- _WHAT IS EXPECTED_
What is needed is a word-for-word copy of the lines below from the one with "15321 East Orchard Road Centennial. Co 80015" through the one with "3620 Nw Samaritan Dr Ste 203a", both included, with every picture left out.

- _AVAILABLE DATA_
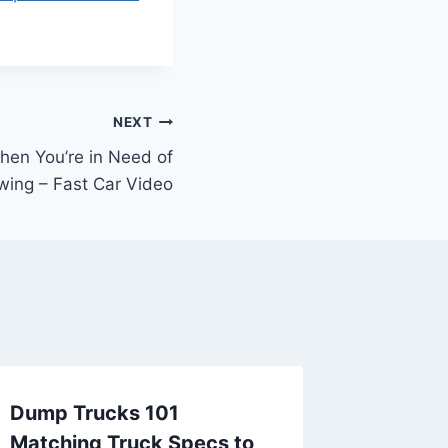
NEXT
hen You’re in Need of
wing – Fast Car Video
Dump Trucks 101
What to
Matching Truck Specs to
Need o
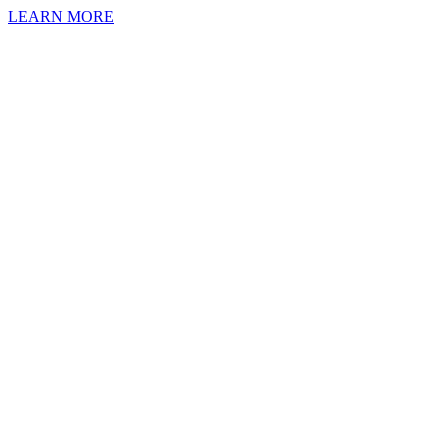
LEARN MORE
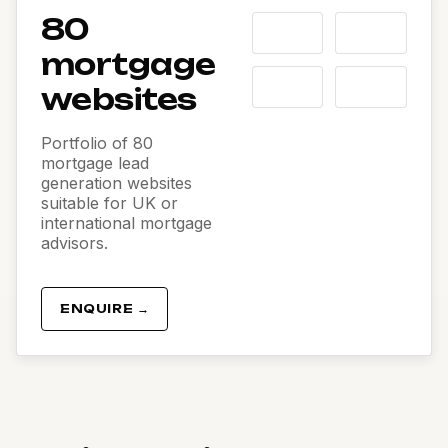
80
mortgage
websites
Portfolio of 80
mortgage lead
generation websites
suitable for UK or
international mortgage
advisors.
ENQUIRE →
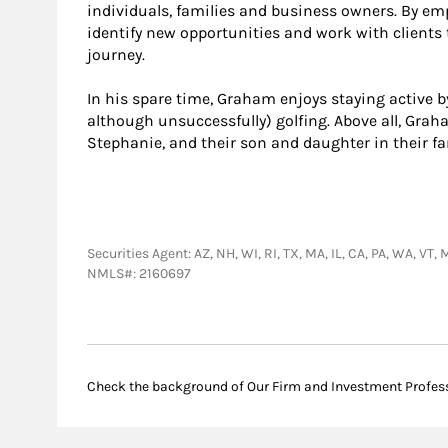
individuals, families and business owners. By emp
identify new opportunities and work with clients t
journey.
In his spare time, Graham enjoys staying active by
although unsuccessfully) golfing. Above all, Gra
Stephanie, and their son and daughter in their f
Securities Agent: AZ, NH, WI, RI, TX, MA, IL, CA, PA, WA, V
NMLS#: 2160697
Check the background of Our Firm and Investment Profes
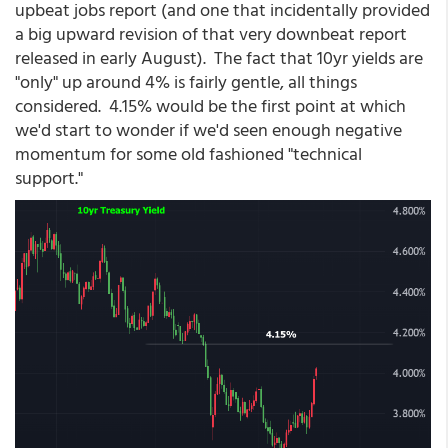
upbeat jobs report (and one that incidentally provided
a big upward revision of that very downbeat report
released in early August). The fact that 10yr yields are
"only" up around 4% is fairly gentle, all things
considered. 4.15% would be the first point at which
we'd start to wonder if we'd seen enough negative
momentum for some old fashioned "technical
support."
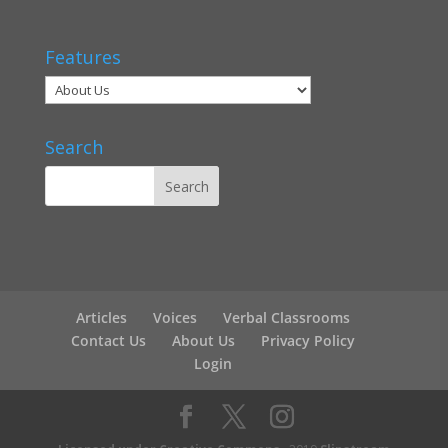
Features
Search
Articles
Voices
Verbal Classrooms
Contact Us
About Us
Privacy Policy
Login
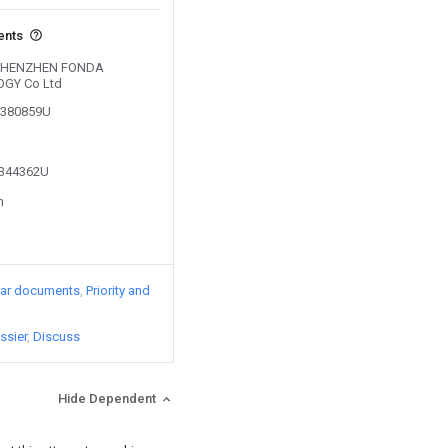
ents
by SHENZHEN FONDA
GY Co Ltd
02380859U
2344362U
n
lar documents
Priority and
ssier
Discuss
Hide Dependent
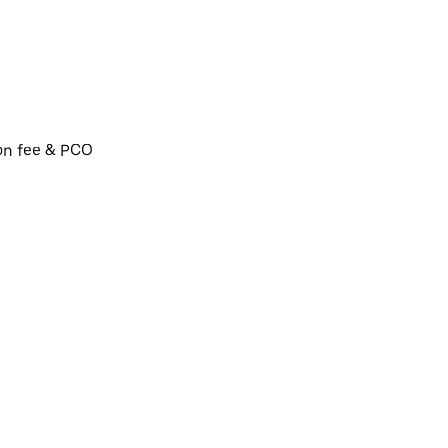
ion fee & PCO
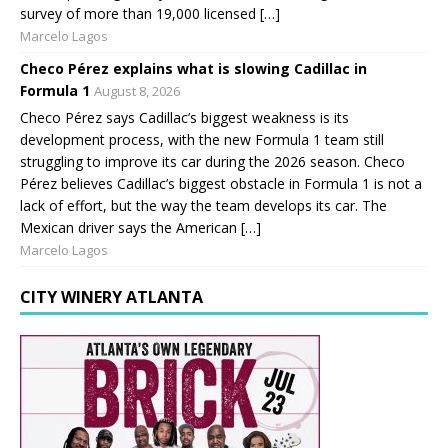
survey of more than 19,000 licensed […]
Marcelo Lagos
Checo Pérez explains what is slowing Cadillac in
Formula 1
August 8, 2026
Checo Pérez says Cadillac’s biggest weakness is its
development process, with the new Formula 1 team still
struggling to improve its car during the 2026 season. Checo
Pérez believes Cadillac’s biggest obstacle in Formula 1 is not a
lack of effort, but the way the team develops its car. The
Mexican driver says the American […]
Marcelo Lagos
CITY WINERY ATLANTA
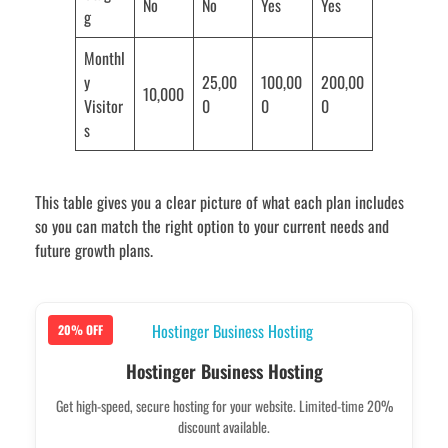
No
No
Yes
Yes
g
Monthl
y
25,00
100,00
200,00
10,000
Visitor
0
0
0
s
This table gives you a clear picture of what each plan includes
so you can match the right option to your current needs and
future growth plans.
20% OFF
Hostinger Business Hosting
Get high-speed, secure hosting for your website. Limited-time 20%
discount available.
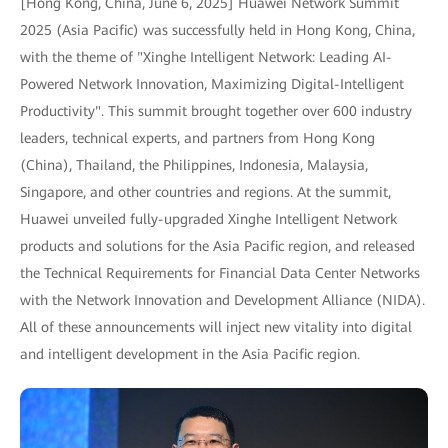
[Hong Kong, China, June 6, 2025] Huawei Network Summit
2025 (Asia Pacific) was successfully held in Hong Kong, China,
with the theme of "Xinghe Intelligent Network: Leading AI-
Powered Network Innovation, Maximizing Digital-Intelligent
Productivity". This summit brought together over 600 industry
leaders, technical experts, and partners from Hong Kong
(China), Thailand, the Philippines, Indonesia, Malaysia,
Singapore, and other countries and regions. At the summit,
Huawei unveiled fully-upgraded Xinghe Intelligent Network
products and solutions for the Asia Pacific region, and released
the Technical Requirements for Financial Data Center Networks
with the Network Innovation and Development Alliance (NIDA).
All of these announcements will inject new vitality into digital
and intelligent development in the Asia Pacific region.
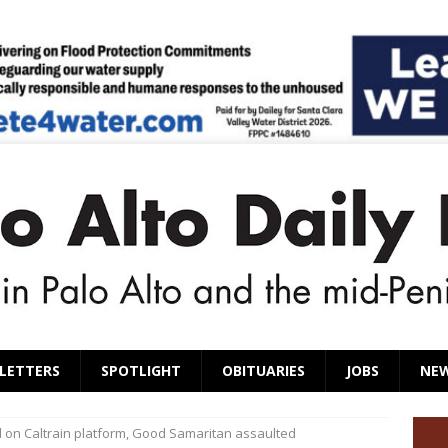
LETTERS
SPOTLIGHT
OBITUARIES
JOBS
NE
n Caltrain platform, Good Samaritan assaulted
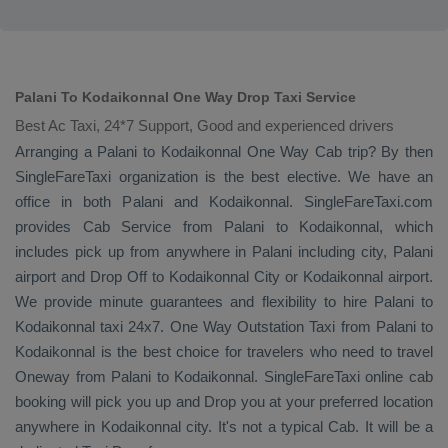
Palani To Kodaikonnal One Way Drop Taxi Service
Best Ac Taxi, 24*7 Support, Good and experienced drivers
Arranging a Palani to Kodaikonnal
One Way Cab
trip? By then
SingleFareTaxi organization is the best elective. We have an
office in both Palani and Kodaikonnal. SingleFareTaxi.com
provides
Cab Service
from Palani to Kodaikonnal, which
includes pick up from anywhere in Palani including city, Palani
airport and
Drop Off
to Kodaikonnal City or Kodaikonnal airport.
We provide minute guarantees and flexibility to hire Palani to
Kodaikonnal taxi 24x7.
One Way
Outstation Taxi
from Palani to
Kodaikonnal is the best choice for travelers who need to travel
Oneway
from Palani to Kodaikonnal. SingleFareTaxi online cab
booking will pick you up and
Drop
you at your preferred location
anywhere in Kodaikonnal city. It's not a typical
Cab
. It will be a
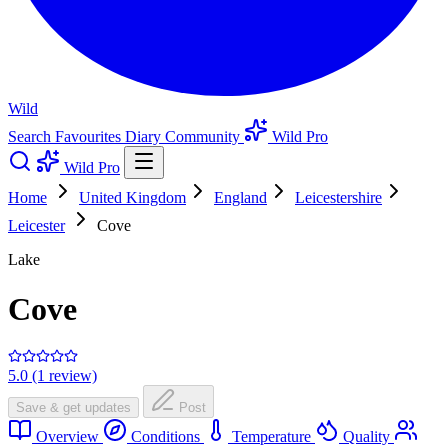
Wild
Search
Favourites
Diary
Community
Wild Pro
Wild Pro
Home
United Kingdom
England
Leicestershire
Leicester
Cove
Lake
Cove
5.0 (1 review)
Save & get updates
Post
Overview
Conditions
Temperature
Quality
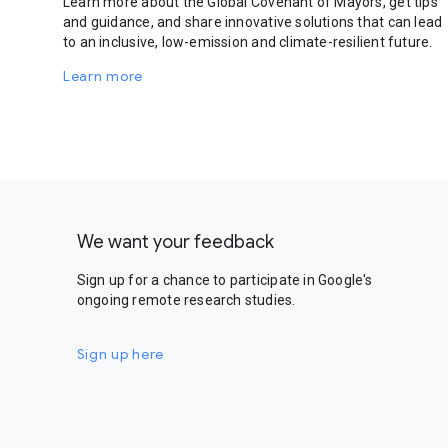
Learn more about the Global Covenant of Mayors, get tips
and guidance, and share innovative solutions that can lead
to an inclusive, low-emission and climate-resilient future.
Learn more
We want your feedback
Sign up for a chance to participate in Google's
ongoing remote research studies.
Sign up here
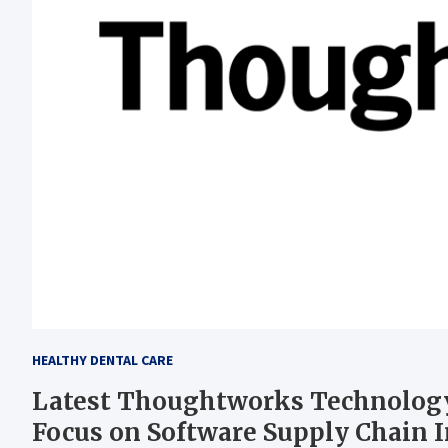
HEALTHY DENTAL CARE
Latest Thoughtworks Technology
Focus on Software Supply Chain 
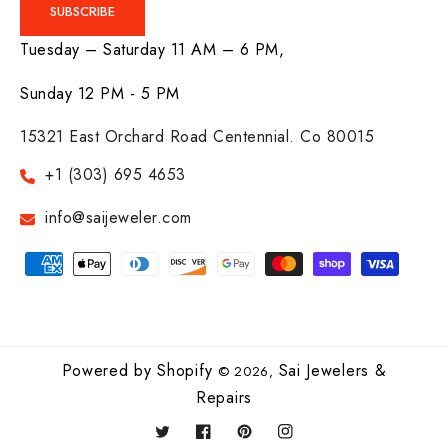
SUBSCRIBE
Tuesday – Saturday 11 AM – 6 PM,
Sunday 12 PM - 5 PM
15321 East Orchard Road Centennial. Co 80015
+1 (303) 695 4653
info@saijeweler.com
Payment
methods
Powered by Shopify
Sai Jewelers &
© 2026,
Repairs
Twitter
Facebook
Pinterest
Instagram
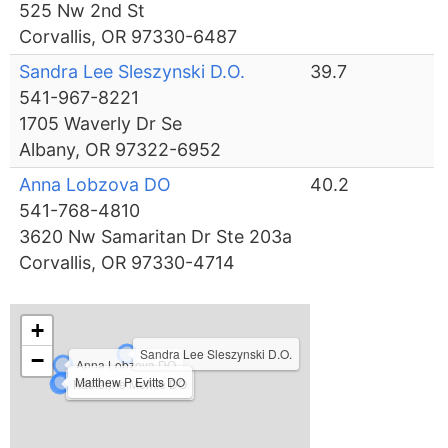
525 Nw 2nd St
Corvallis, OR 97330-6487
Sandra Lee Sleszynski D.O.
39.7
541-967-8221
1705 Waverly Dr Se
Albany, OR 97322-6952
Anna Lobzova DO
40.2
541-768-4810
3620 Nw Samaritan Dr Ste 203a
Corvallis, OR 97330-4714
+
Sandra Lee Sleszynski D.O.
−
Anna Lobzova DO
Matthew P Evitts DO
Katherine Merkle DO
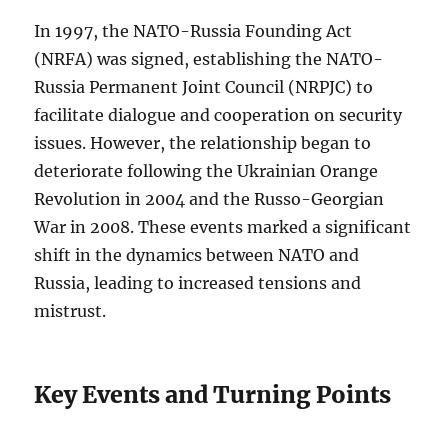
In 1997, the NATO-Russia Founding Act
(NRFA) was signed, establishing the NATO-
Russia Permanent Joint Council (NRPJC) to
facilitate dialogue and cooperation on security
issues. However, the relationship began to
deteriorate following the Ukrainian Orange
Revolution in 2004 and the Russo-Georgian
War in 2008. These events marked a significant
shift in the dynamics between NATO and
Russia, leading to increased tensions and
mistrust.
Key Events and Turning Points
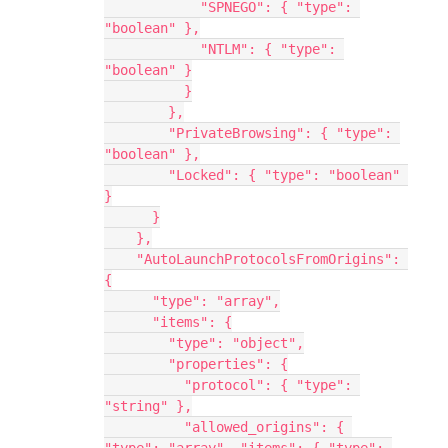
            "SPNEGO": { "type": 
"boolean" },
            "NTLM": { "type": 
"boolean" }
          }
        },
        "PrivateBrowsing": { "type": 
"boolean" },
        "Locked": { "type": "boolean" 
}
      }
    },
    "AutoLaunchProtocolsFromOrigins": 
{
      "type": "array",
      "items": {
        "type": "object",
        "properties": {
          "protocol": { "type": 
"string" },
          "allowed_origins": { 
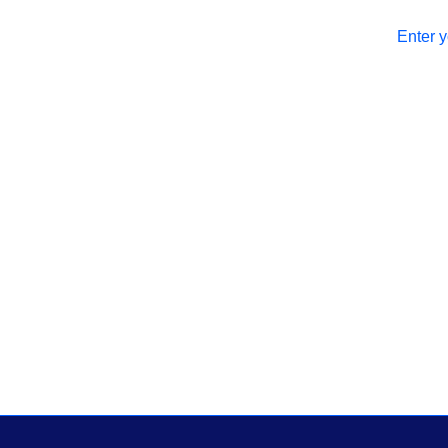
Enter y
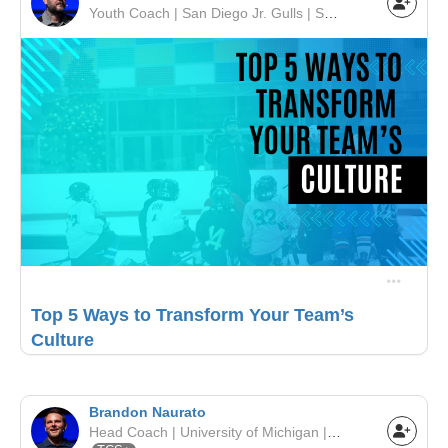
Youth Coach | San Diego Jr. Gulls | SCAHA
Top 5 Ways to Transform Your Team’s
Culture
Brandon Naurato
Head Coach | University of Michigan | NCAA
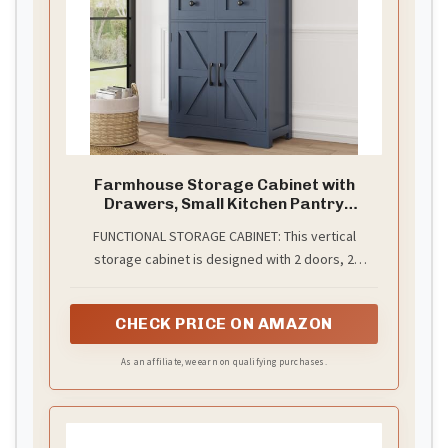
Farmhouse Storage Cabinet with
Drawers, Small Kitchen Pantry
Cabinet, Blue
FUNCTIONAL STORAGE CABINET: This vertical
storage cabinet is designed with 2 doors, 2
drawers, and 1 adjustable shelf which offers neat
organization and ample storage space. It can be
CHECK PRICE ON AMAZON
used as a kitchen pantry, a sideboard, a cupboard,
or even a bookcase with doors to organize your
As an affiliate, we earn on qualifying purchases.
books. Explore the versatile uses of this cabinet
with your imagination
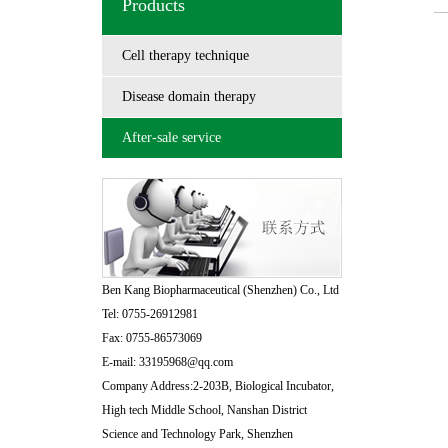
Products
Cell therapy technique
Disease domain therapy
After-sale service
Ben Kang Biopharmaceutical (Shenzhen) Co., Ltd
Tel: 0755-26912981
Fax: 0755-86573069
E-mail: 33195968@qq.com
Company Address:2-203B, Biological Incubator,
High tech Middle School, Nanshan District
Science and Technology Park, Shenzhen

- _THE ANSWER_
15321 East Orchard Road Centennial. Co 80015
+1 (303) 695 4653
info@saijeweler.com
Payment
methods
Powered by Shopify
Sai Jewelers &
© 2026,
Repairs
Twitter
Facebook
Pinterest
Instagram
525 Nw 2nd St
Corvallis, OR 97330-6487
Sandra Lee Sleszynski D.O.
39.7
541-967-8221
1705 Waverly Dr Se
Albany, OR 97322-6952
Anna Lobzova DO
40.2
541-768-4810
3620 Nw Samaritan Dr Ste 203a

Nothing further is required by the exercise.